MarkerQC: A Quality Control Algorithmm for Filtering SNPs in Genomewide Association Studies.
To facilitate updating, please send tzeng@stat.ncsu.edu a blank email with subject "Marker QC filter" before download.
Marker QC implements an algorithm that is based on principal component analysis and clustering analysis to identify genotyping outliers. The method minimizes the decisions of arbitrary cutoff values, allows a collective consideration of all QC features, and provides conditional thresholds contingent on the values of other QC variables (such as different missing proportion threshold for different minor allele frequency).
Hap-clustering: R code for Evolutionary-based Haplotype Clustering.
To facilitate updating, please send tzeng@stat.ncsu.edu a blank email with subject "Hap clustering codes" before download.

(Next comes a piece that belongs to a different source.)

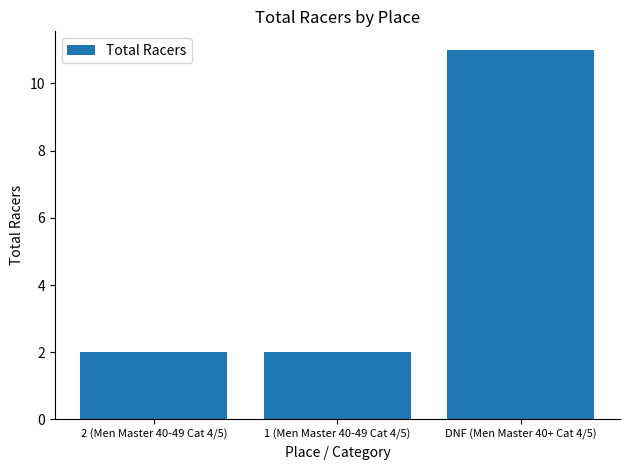

What is the sum of all values?

15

Hap-Clustering implements a regression-based approach using clustered haplotypes to assess haplotype-phenotype association. It generalizes the probabilistic clustering methods of Tzeng to the generalized linear model (GLM) framework established by Schaid et al. (2002). Hap-clustering uses unphased genotypes and accounts for both phase uncertainty and clustering uncertainty when performing association tests. Its GLM framework allows adjustment of covariates and can model qualitative and quantitative traits. It is best used to evaluate the overall haplotype association.
QSHS: R Code for Quadratic Statistics of Haplotype Similarity (QSHS).
To facilitate updating, please send tzeng@stat.ncsu.edu a blank email with subject "QSHS codes" before download.
QSHS implements a class of association tests based on haplotype similarity. Specifically, many measures of haplotype similarity can be expressed in the same quadratic form, and we give the general form of the variance. These methods can be applied to either phase-known or phase-unknown data.